*Assignment*
When checking the entries below, count every line with the word "linecap", then give only that number.
Data for this task below:
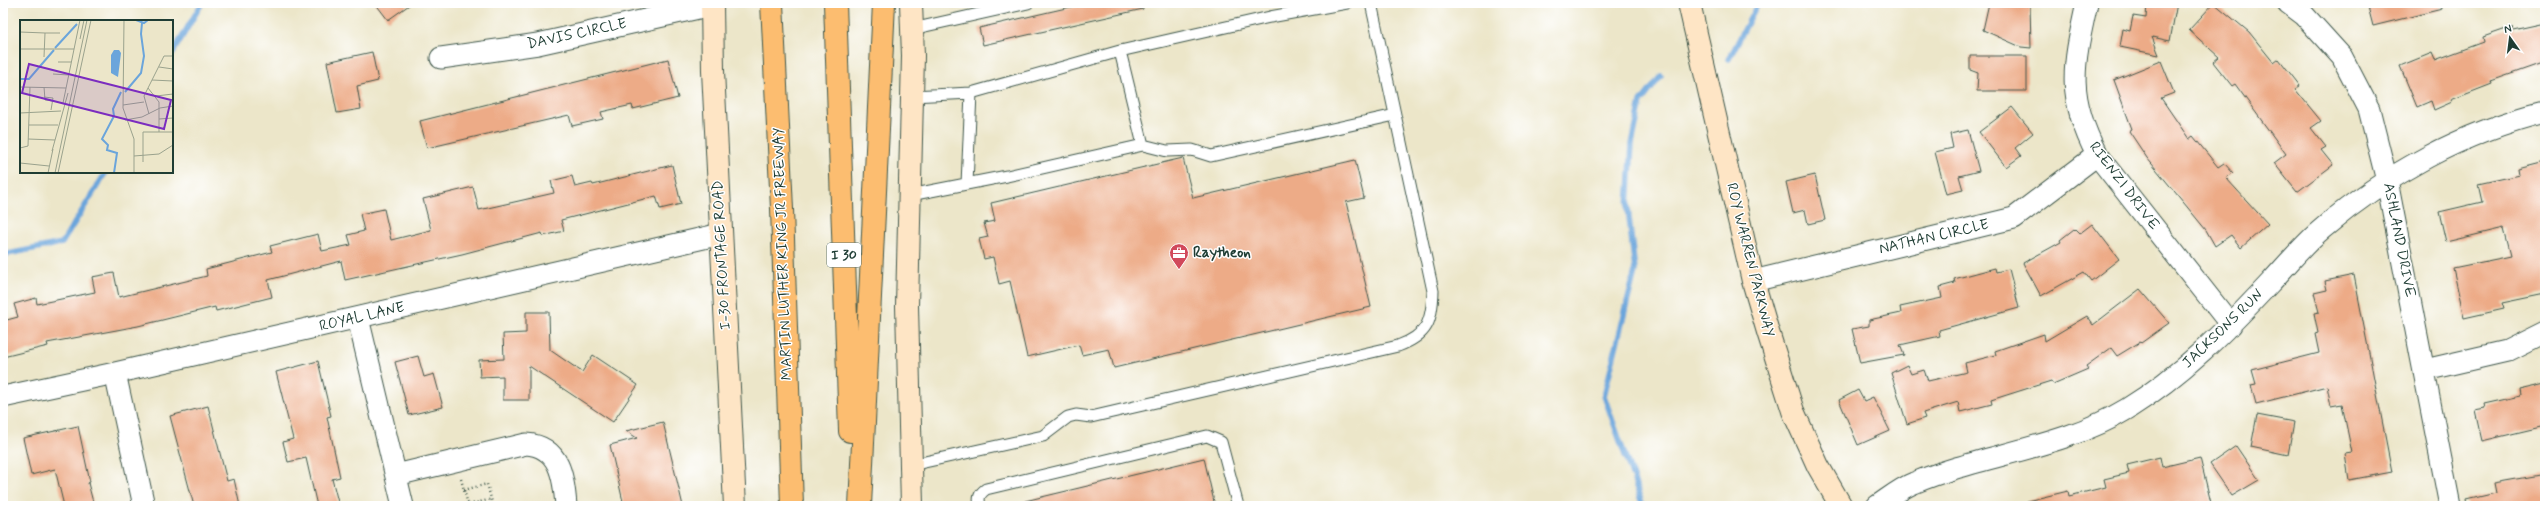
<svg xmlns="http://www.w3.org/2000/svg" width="2548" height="509" viewBox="0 0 2548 509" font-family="Mynerve,sans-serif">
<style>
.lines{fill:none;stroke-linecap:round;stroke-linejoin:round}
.stream{stroke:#6ba5db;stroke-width:5.5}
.building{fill:#edab87}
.lane-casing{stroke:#3e564a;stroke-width:13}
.street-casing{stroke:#3e564a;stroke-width:23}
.secondary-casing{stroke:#3e564a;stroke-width:24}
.highway-casing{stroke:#3e564a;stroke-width:24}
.path{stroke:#3e564a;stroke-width:2.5;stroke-dasharray:1 3;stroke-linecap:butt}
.lane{stroke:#fff;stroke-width:11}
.street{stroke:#fff;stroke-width:21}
.secondary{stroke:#fee5c5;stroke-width:22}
.highway{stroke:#fcbd6f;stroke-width:22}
.labels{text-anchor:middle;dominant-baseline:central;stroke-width:3;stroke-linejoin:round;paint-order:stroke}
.shield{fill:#fff;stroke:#627771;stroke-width:1}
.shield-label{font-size:14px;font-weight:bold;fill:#1f3d34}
.street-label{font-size:15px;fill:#1f3d34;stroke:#fff}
.poi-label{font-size:15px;font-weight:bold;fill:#1f3d34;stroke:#fff;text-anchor:start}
.inset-river{fill:none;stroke:#6ba5db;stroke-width:2}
.inset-road{fill:none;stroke:#9aa28d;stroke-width:1}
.view{fill:#7b2cbf;fill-opacity:0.15;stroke:#7b2cbf;stroke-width:2}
.inset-edge{fill:none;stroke:#1f3d34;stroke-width:2}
</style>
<rect width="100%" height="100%" fill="#fff"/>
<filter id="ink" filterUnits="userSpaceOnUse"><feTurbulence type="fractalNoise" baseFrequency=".025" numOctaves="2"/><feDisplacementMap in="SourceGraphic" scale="8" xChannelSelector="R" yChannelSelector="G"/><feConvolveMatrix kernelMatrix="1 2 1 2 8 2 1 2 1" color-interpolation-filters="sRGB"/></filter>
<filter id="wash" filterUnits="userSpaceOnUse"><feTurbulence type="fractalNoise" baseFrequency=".012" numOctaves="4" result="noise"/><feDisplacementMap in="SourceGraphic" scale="16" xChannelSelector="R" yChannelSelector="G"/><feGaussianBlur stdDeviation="0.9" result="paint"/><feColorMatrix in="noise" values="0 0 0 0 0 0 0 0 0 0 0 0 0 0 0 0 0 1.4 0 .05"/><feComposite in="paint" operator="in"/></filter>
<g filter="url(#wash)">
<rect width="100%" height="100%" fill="#ece6c9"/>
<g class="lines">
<path class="stream" d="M172 54 202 3
M1729 59 1758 3
M3 255 62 243 106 172
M1643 506 1604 396 1635 271 1628 208 1632 144 1641 102 1661 76"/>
</g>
<g id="blocks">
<path class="building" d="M375 3H412L388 20Z
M1088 3H1142L1143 9 983 45 979 28Z
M1989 3H2030L2031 48 2021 47 1983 30Z
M2147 3H2177L2170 41 2152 37 2159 55 2120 47 2123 29 2130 31 2133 16 2146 18Z
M2214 3 2249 32 2274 63 2279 59 2300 86 2295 89 2321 121 2311 128 2326 147 2321 150 2333 165 2297 192 2274 163 2286 154 2235 84 2232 86 2213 62 2219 57 2189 30Z
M2367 3H2441L2442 9 2373 26Z
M2545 23V62L2491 81 2492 84 2451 100 2452 102 2434 110 2431 101 2417 107 2400 66 2432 53 2435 60 2484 42 2483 37 2512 27 2513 30Z
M372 52 378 81 357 86 361 109 337 113 327 62Z
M1970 56H2027V91H1977L1978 73 1970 70Z
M668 59 678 98 633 109 632 105 601 112 603 119 572 126 569 115 427 148 420 121Z
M2161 61 2174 93 2161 98 2189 139 2193 136 2218 167 2224 163 2233 173 2226 178 2268 224 2241 248 2231 235 2215 246 2206 230 2147 158 2129 131 2132 129 2114 80Z
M2012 107 2033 133 2015 148 2021 156 2006 167 1979 132Z
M1968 130 1979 171 1959 176 1963 190 1946 194 1935 152 1953 148 1950 134Z
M1183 158 1193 198 1355 160 1364 198 1346 202 1371 307 1114 368 1109 349 1082 355 1079 345 1027 357 1010 281 999 284 993 257 984 259 979 239 988 237 984 223 995 221 991 203Z
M2545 162V294L2502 303 2504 309 2464 318 2453 268 2511 256 2504 228 2446 242 2439 212 2482 202 2478 184 2519 175 2518 169Z
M672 165 681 204 660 209 656 196 561 220 564 231 543 236 542 233 462 254 345 280 341 261 268 280 272 297 216 311 215 307 138 326 47 343 48 346 3 357V321L18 317 14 304 36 298 37 304 95 292 92 277 114 273 119 297 207 276 206 269 272 252 270 246 318 234 322 251 351 245 348 235 364 231 360 214 384 209 391 240 431 230 423 199 473 187 479 210 554 193 551 181 572 176 575 187 592 183 593 185Z
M1815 175 1825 220 1808 224 1805 210 1793 213 1786 182Z
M2092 224 2119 259 2091 281 2084 272 2041 296 2023 263 2061 242 2060 240 2074 229 2079 234Z
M1995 268 1996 272 2009 269 2019 308 1939 330 1940 336 1900 345 1904 355 1860 363 1852 329 1869 326V320L1901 313 1900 307 1942 298 1940 287 1955 283 1954 279Z
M2354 275 2392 472 2349 480 2345 454 2352 453 2342 404 2331 406 2327 386 2256 404 2251 385 2256 384 2252 370 2319 353 2315 334 2318 333 2314 313 2319 312 2314 293 2327 290 2325 281Z
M2140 289 2169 323 2141 343 2140 342 2117 356 2111 348 2086 366 2088 369 2053 384 2051 381 1991 400 1992 404 1960 412 1958 402 1923 413 1925 418 1907 424 1891 373 1907 365 1911 374 1924 370 1928 381 1967 372 1965 363 1996 355 1995 351 2044 334 2045 341 2087 316 2093 325Z
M526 312H549L550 350 582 372 593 355 638 385 613 422 529 366V400H503V376L480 377 479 360 504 359 503 334 526 333Z
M418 356 424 377 434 374 443 407 409 415 395 362Z
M318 361 331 416 327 417 340 477 332 479 339 506H317L306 458 288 462 283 442 293 439 276 372Z
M2545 384V426L2482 441 2475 410 2485 408 2484 404 2520 396 2519 390Z
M1858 390 1864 401 1873 397 1890 431 1858 445 1839 400Z
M208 406 227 481 234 479 240 506H194L170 416Z
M2257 415 2294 422 2288 455 2251 447Z
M663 422 683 506H624L610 445 637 438 626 431Z
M78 426 90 482 88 483 94 506H64L55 469 31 475 23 438Z
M2236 446 2259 480 2232 496 2210 464Z
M2160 457 2162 467 2200 458 2211 503 2197 506H2179L2178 502 2161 506H2028L2027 501 2068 491 2069 496 2106 487 2104 479 2129 473 2127 465Z
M1204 458 1215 506H1026L1025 501Z
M2545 474V506H2467L2466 500 2496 493 2494 483Z"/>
</g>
</g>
<g filter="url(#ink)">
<use href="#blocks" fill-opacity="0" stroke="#3e564a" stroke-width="1"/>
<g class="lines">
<g class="lane-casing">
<path id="lane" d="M912 29 1028 3
M1120 51 1143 145
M912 96 971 93 1120 51 1270 17 1347 3
M967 184 971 93
M910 195 1007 176 1143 145 1167 151 1192 150 1211 156 1395 115
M911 465 1043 436 1068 417 1076 415 1091 417 1398 346C1428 335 1432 321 1433 291L1371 3
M980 506C978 498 979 494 986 489L1207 436 1221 442 1238 506"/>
</g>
<g class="street-casing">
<path id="street" d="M2087 3C2073 67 2066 95 2097 155L2231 325
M2288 3 2304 15 2342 57 2369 109 2387 181 2450 506
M441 58 538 44 712 5
M1753 281 2014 218 2097 155
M358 318 403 506
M2425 370 2507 351 2545 332
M115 373 144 506
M3 397 115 373 721 234
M396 475 526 444C560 446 564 478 566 506
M1877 506C1889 498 1901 488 1914 483 1983 454 2063 448 2127 409 2182 375 2226 330 2270 283 2287 265 2303 245 2322 229 2386 174 2463 132 2545 112"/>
</g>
<g class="secondary-casing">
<path id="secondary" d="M712 3 713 71 735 506
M911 3 913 56 907 306 912 506
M1689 3 1753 281 1768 332 1793 411 1818 466 1841 506"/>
</g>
<g class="highway-casing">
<path id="highway" d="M772 3 782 209 792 506
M835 3 850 431
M860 506 884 3"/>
</g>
<path class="path" d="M461 479 468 505 492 499
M464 490 487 484 493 506"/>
<use href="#lane" class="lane"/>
<use href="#street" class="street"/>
<use href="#secondary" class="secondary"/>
<use href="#highway" class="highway"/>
</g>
</g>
<defs>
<g id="office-pin" transform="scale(1)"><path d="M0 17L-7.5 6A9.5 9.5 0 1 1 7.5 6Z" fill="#d1495b" stroke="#fff"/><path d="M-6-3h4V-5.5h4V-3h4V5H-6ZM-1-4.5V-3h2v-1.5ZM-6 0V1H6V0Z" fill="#fff"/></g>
</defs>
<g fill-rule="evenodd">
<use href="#office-pin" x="1179" y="253"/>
</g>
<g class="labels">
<rect class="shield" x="827" y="243" width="34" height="24" rx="3"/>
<g class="shield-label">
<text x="844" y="255">I 30</text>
</g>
<g class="street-label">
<text transform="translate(577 34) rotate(-12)">DAVIS CIRCLE</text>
<text transform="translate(2124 186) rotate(53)">RIENZI DRIVE</text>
<text transform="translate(1934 237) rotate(-13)">NATHAN CIRCLE</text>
<text transform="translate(2399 240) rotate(79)">ASHLAND DRIVE</text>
<text transform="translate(783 254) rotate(-92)">MARTIN LUTHER KING JR FREEWAY</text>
<text transform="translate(722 255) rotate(-93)">I-30 FRONTAGE ROAD</text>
<text transform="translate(1750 260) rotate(76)">ROY WARREN PARKWAY</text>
<text transform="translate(362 317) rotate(-13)">ROYAL LANE</text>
<text transform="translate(2223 329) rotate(-44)">JACKSONS RUN</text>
</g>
<g class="poi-label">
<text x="1193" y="253">Raytheon</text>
</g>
</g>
<g transform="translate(20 20)">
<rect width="153" height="153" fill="#ece6c9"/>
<path d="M94 30H99L101 33 98 57 91 53V35Z" fill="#6ba5db"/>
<path class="inset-river" d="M116 0 124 3 128 0M35 28 57 4M0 59H9L34 30M105 72 121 53 124 36 121 14 122 3M94 153 97 133 87 130 88 125 82 119 94 96 93 89 101 72"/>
<path class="inset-road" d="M104 0 103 88 114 119V153M0 12 25 13 24 37M25 13H40M60 19 64 0M0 29H54M38 42H51M139 47 153 49M33 54 49 55M132 60 153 61M0 67 46 68M24 67 25 80 33 81M128 68 139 82V112M136 76 153 74M24 77 33 78 31 90M43 83 60 0M103 85 124 82M0 93 41 91M129 94 124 76 144 36H153M139 99 153 98M105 100 122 97 140 88 153 86M9 105H38M8 119 35 120M0 128 8 126 10 67M32 131 48 73M114 136 139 134 153 125M123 142V112H153M0 143 29 146M28 153 33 129M35 153 67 0M38 153 71 0"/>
<path class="view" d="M9 44 151 80 144 109 2 73Z"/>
<rect width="153" height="153" class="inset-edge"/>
</g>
<rect width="2548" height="509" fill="none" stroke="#fff" stroke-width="16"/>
<g transform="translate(2510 38) rotate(346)" stroke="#ffffff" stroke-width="3" paint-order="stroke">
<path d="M0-3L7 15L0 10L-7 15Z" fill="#1f3d34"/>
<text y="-6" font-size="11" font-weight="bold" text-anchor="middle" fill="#1f3d34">N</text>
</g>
</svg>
End of Data for this task.
*Response below*
2